A audiência de conciliação entre as partes ocorreu em 17 de dezembro de 2025, promovida pela Comissão Regional de Soluções Fundiárias da Justiça Federal da 3ª Região (CRSF3R), na cidade de Dourados (MS). A AGU esteve presente, representada pela Procuradoria Nacional de Defesa do Clima e do Meio Ambiente (Pronaclima) e pela Procuradoria Federal Especializada junto à Fundação Nacional dos Povos Indígenas (PFE Funai). O objetivo foi contribuir para a criação de um acordo que beneficie os indígenas Guarani e Kaiowá.
A advogada da União, Natália Uchôa, que atua na Pronaclima, destacou a importância da escuta das lideranças indígenas durante o processo de conciliação. “Além de participar da formulação do acordo, promovemos uma escuta ativa das lideranças e dos demais indígenas presentes, colhendo relatos detalhados sobre suas condições de vida, os conflitos enfrentados e as principais demandas da comunidade”, afirmou. Segundo ela, “este acordo é fundamental, pois traz mais segurança jurídica para todas as partes envolvidas e contribuirá para a pacificação numa região que há anos vive sob a tensão dos conflitos possessórios”.
Histórico do Conflito
O conflito na área é um problema antigo. A comunidade Guarani-Kaiowá reivindica a demarcação de sua Terra Indígena, alegando que a Fazenda Ipuitã ocupa uma área sobreposta a esse território. Nos últimos meses, a situação se agravou, especialmente a partir de outubro de 2025, quando os conflitos se intensificaram.

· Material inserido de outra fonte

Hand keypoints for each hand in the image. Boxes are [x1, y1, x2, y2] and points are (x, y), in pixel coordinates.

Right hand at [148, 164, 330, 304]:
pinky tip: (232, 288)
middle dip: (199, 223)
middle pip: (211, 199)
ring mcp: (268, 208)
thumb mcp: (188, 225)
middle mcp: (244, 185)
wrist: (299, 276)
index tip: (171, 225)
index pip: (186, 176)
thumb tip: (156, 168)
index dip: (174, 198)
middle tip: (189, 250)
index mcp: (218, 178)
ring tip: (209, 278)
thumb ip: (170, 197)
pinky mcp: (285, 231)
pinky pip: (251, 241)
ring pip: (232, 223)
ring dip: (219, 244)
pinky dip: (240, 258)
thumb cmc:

Os proprietários da fazenda alegaram que os indígenas estavam obstruindo uma via pública, dificultando a livre circulação em suas propriedades. Como resposta, eles ajuizaram uma ação de reintegração de posse, o que levou a uma série de medidas judiciais em busca de uma solução pacífica.
Diálogo e Acordo
Após a convocação da CRSF3R, representantes da comunidade e dos proprietários da fazenda se reuniram para buscar um entendimento que pudesse ser aceito por ambas as partes. O resultado foi um acordo que visa garantir a utilização pacífica da área, estabelecendo critérios e limites claros para sua ocupação.
Parte da área delimitada será utilizada exclusivamente pelos indígenas, que, por sua vez, não poderão empregar defensivos agrícolas de qualquer espécie. Junto a isso, a comunidade terá acesso ao rio, à reserva de mata ciliar e às plantas medicinais, com um acesso também definido.
Os proprietários, por sua vez, poderão usar outra parte da área para a produção, seguindo a mesma restrição quanto ao uso de defensivos agrícolas. O acesso à sede da fazenda e à estrada interna permanece sob controle exclusivo do proprietário.
Processo Judicial e Homologação
A audiência de conciliação foi conduzida pelo desembargador federal Marcelo Vieira e pelo juiz federal Fernando Nardon Nielsen, que foi designado para o caso. Além da AGU, participaram da audiência representantes da Defensoria Pública da União, do Ministério dos Povos Indígenas, do Ministério Público Federal e da Polícia Federal. A homologação do acordo foi realizada pelo juiz federal Ewerton Teixeira Bueno, da 2ª Vara Federal de Dourados.
Esse acordo provisório representa um passo significativo na busca por uma convivência pacífica entre a comunidade Guarani-Kaiowá e os proprietários de terras na região, almejando a estabilidade e a proteção dos direitos dos povos indígenas.